Modern LLMs are built on the Transformer architecture (2017)—parallel attention instead of slow recurrent loops—enabling training on web-scale text.
Encoder vs decoder
- Encoder-only (BERT-style) — great embeddings and classification
- Decoder-only (GPT-style) — autoregressive text generation
- Encoder–decoder (T5-style) — translation and summarization patterns
Chat LLMs you integrate are usually decoder-only.
Autoregressive generation
# Conceptual next-token loop
context = "The capital of France is"
# model outputs distribution over vocab; pick token (greedy or sample)
# append token, repeat until stop or max tokens
Why scale matters
More parameters and data improve fluency and reasoning on many benchmarks—but also increase cost, latency, and misuse potential. Product choice is not always the biggest model.

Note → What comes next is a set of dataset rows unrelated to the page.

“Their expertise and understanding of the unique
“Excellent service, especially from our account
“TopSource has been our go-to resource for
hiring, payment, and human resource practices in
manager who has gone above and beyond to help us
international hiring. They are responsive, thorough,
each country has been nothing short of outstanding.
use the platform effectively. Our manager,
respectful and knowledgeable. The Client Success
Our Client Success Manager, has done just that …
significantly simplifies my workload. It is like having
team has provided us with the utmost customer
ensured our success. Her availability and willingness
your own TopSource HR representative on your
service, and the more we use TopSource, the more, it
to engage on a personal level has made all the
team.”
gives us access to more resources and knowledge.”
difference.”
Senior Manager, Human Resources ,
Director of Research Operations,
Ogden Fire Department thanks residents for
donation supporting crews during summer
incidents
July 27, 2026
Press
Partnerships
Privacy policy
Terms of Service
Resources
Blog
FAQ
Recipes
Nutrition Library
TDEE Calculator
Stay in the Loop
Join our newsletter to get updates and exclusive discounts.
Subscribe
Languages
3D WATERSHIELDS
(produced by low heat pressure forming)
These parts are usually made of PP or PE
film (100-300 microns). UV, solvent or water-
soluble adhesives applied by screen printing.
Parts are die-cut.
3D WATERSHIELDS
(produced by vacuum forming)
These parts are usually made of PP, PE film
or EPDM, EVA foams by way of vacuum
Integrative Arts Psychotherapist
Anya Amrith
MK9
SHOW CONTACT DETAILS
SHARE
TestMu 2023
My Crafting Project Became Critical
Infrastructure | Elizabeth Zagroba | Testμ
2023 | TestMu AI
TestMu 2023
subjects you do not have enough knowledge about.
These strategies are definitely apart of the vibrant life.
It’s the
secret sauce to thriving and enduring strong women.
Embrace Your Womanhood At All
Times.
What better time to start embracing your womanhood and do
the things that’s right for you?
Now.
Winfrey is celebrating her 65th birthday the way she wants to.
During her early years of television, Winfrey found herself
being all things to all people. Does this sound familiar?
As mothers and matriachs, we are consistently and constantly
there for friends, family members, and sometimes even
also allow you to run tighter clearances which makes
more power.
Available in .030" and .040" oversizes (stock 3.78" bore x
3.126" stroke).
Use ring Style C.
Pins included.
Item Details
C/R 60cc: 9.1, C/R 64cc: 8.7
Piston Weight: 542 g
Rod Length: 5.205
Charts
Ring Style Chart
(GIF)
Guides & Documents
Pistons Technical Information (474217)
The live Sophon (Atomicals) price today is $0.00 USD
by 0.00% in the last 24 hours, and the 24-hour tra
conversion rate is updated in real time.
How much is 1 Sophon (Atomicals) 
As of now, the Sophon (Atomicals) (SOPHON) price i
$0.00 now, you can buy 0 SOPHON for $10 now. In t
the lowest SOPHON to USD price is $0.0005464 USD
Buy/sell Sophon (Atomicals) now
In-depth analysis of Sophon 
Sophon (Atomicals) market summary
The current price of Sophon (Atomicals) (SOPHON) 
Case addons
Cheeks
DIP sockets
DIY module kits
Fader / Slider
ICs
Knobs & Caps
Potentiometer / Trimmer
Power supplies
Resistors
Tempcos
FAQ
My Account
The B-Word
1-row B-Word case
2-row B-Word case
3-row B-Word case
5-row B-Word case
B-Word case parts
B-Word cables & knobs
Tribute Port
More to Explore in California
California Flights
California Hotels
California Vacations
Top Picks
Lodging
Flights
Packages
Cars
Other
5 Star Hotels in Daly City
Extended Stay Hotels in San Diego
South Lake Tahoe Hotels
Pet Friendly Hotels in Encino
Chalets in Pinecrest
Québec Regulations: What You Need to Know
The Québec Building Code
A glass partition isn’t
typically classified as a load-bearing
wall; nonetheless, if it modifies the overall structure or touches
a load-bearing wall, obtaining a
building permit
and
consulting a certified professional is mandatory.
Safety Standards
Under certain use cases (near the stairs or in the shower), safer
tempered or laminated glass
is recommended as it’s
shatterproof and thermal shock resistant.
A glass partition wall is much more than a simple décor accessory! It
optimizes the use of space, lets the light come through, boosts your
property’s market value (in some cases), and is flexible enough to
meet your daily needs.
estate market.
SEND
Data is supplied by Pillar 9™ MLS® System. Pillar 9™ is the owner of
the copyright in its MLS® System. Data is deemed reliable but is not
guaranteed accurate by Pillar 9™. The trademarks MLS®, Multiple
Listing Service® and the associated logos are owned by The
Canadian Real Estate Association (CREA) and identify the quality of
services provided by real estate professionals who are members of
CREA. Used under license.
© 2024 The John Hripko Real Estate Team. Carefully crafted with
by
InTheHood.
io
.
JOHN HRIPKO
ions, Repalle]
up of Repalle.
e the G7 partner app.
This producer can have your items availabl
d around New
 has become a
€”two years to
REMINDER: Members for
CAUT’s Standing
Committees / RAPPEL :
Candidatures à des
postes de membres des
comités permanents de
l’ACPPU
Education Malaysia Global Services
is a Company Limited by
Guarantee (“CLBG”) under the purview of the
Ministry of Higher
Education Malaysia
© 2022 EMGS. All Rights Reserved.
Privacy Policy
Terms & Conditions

Important interview questions and answers
- Q: Which stack powers ChatGPT-style apps?
A: Decoder-only autoregressive transformers.
Self-check
- Encoder vs decoder-only use case?
- What does autoregressive mean?
Tip: Chat LLMs are decoder-only—encoder-only BERT is for embeddings/classification, not open-ended chat.
Interview prep
- Decoder-only?
Autoregressive chat models predict next token; GPT-style stacks dominate assistants.
- Autoregressive?
Each new token is conditioned on all prior tokens in context.